**Prompt**
Would you count the lines below that contain the string "down" and reply with that number only?

**Given material**
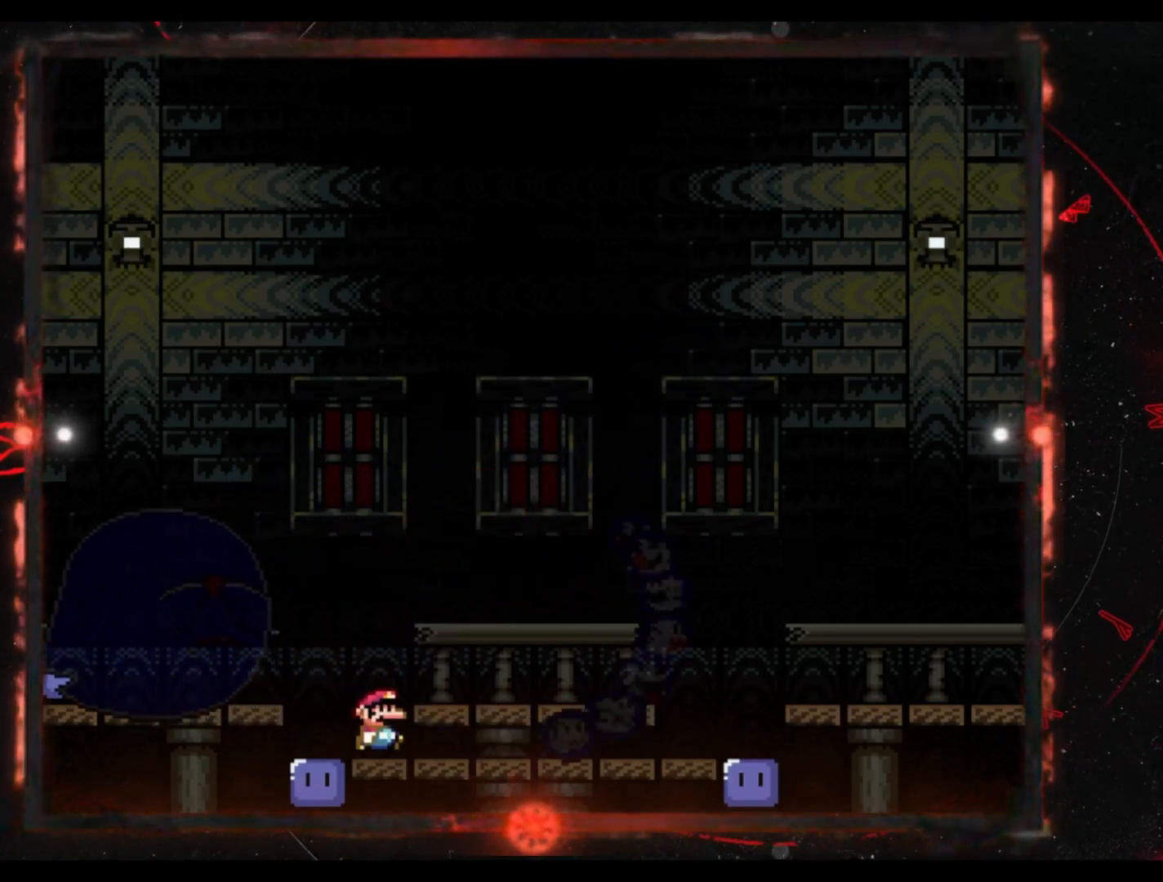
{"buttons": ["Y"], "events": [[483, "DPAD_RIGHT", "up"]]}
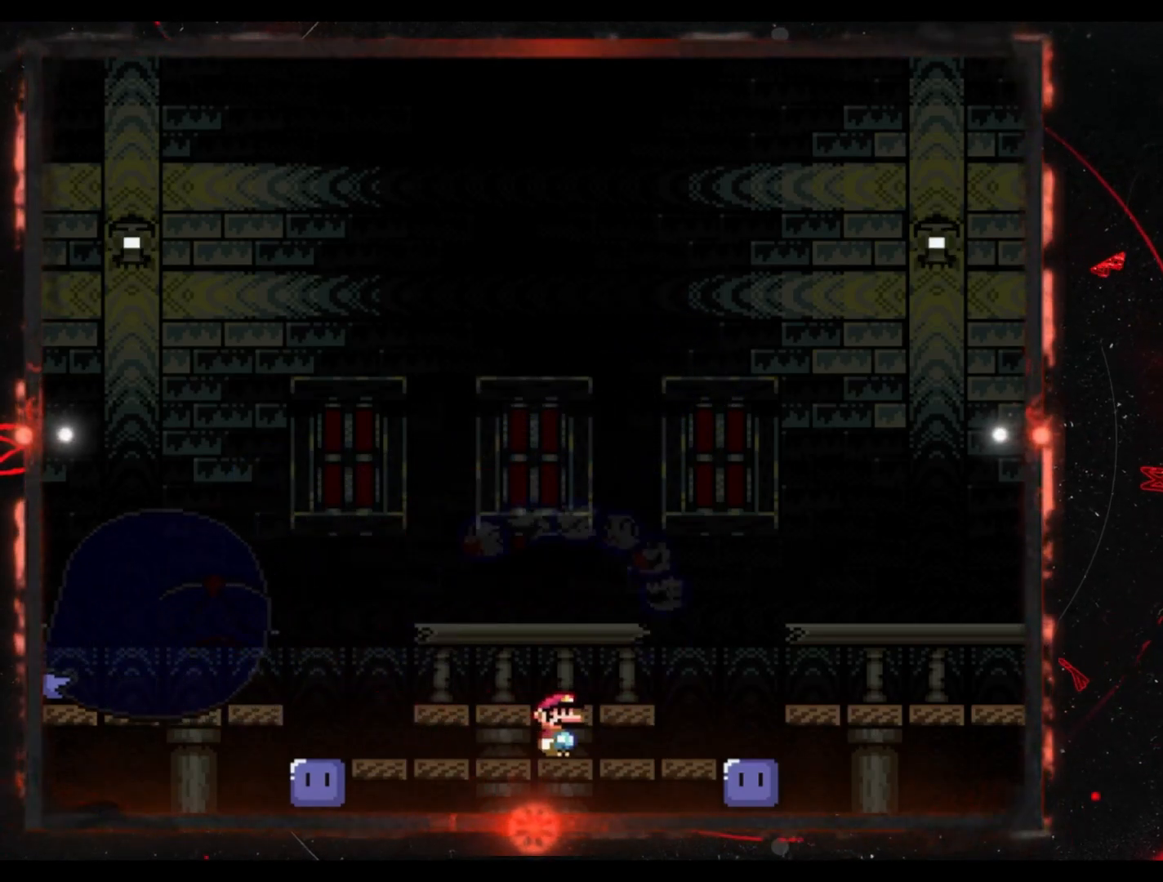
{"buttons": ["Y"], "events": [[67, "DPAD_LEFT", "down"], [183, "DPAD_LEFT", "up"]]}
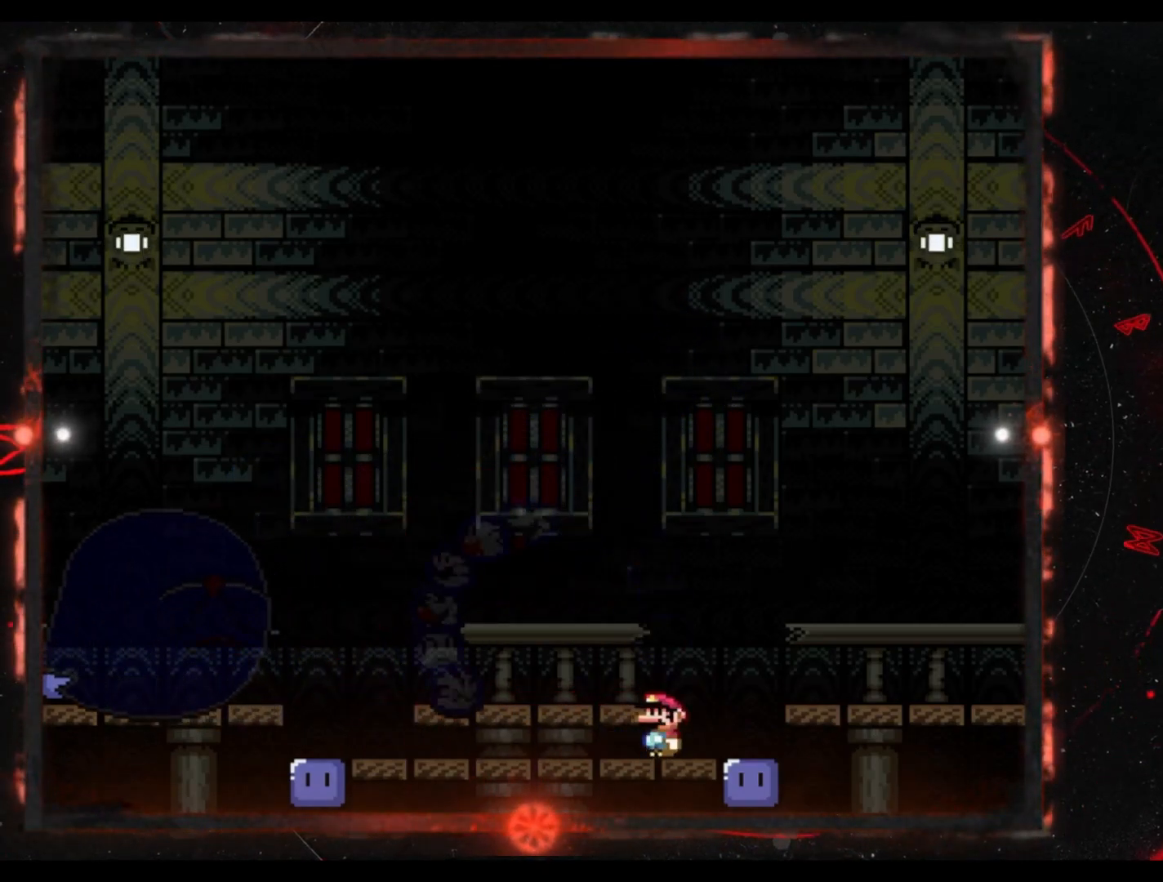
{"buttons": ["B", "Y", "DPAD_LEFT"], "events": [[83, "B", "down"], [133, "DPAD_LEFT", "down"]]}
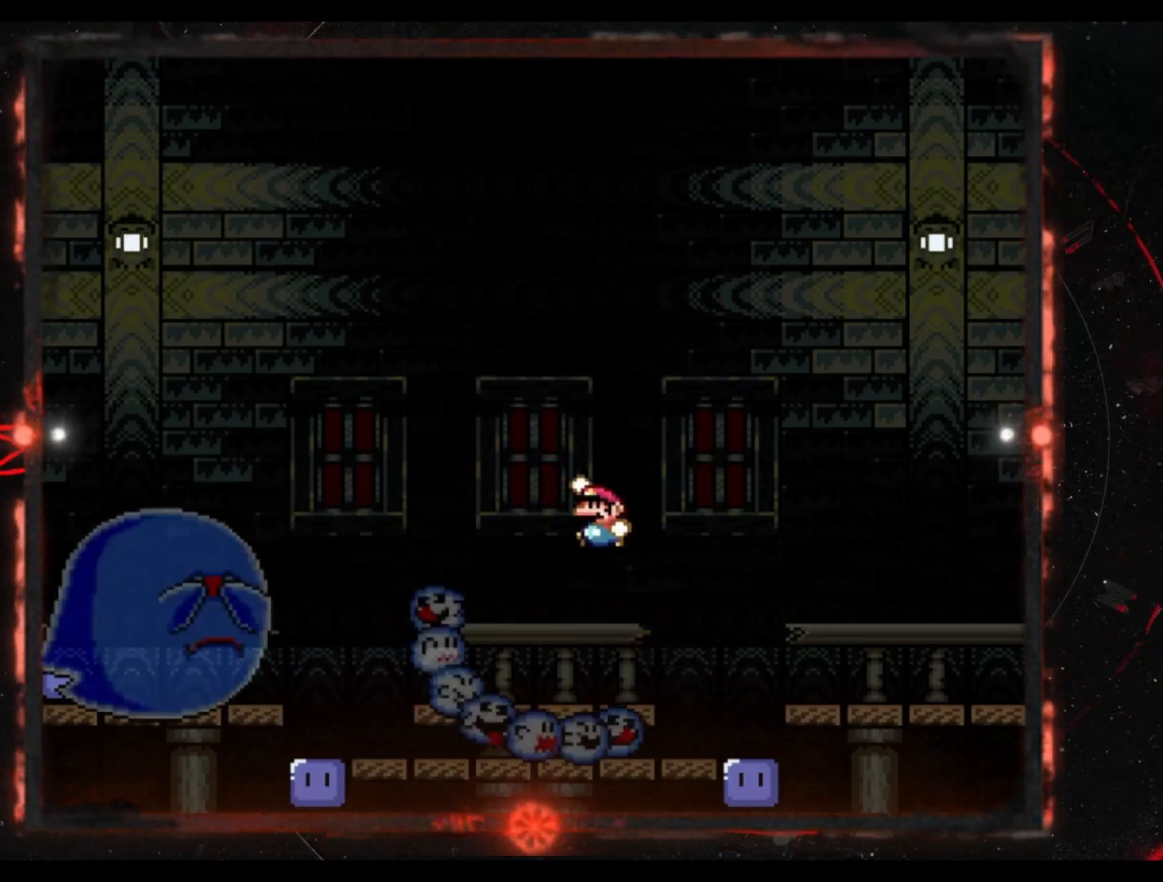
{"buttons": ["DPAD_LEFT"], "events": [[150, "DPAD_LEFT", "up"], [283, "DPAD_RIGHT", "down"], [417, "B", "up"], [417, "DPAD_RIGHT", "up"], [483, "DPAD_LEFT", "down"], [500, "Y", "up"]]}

**Written answer**
3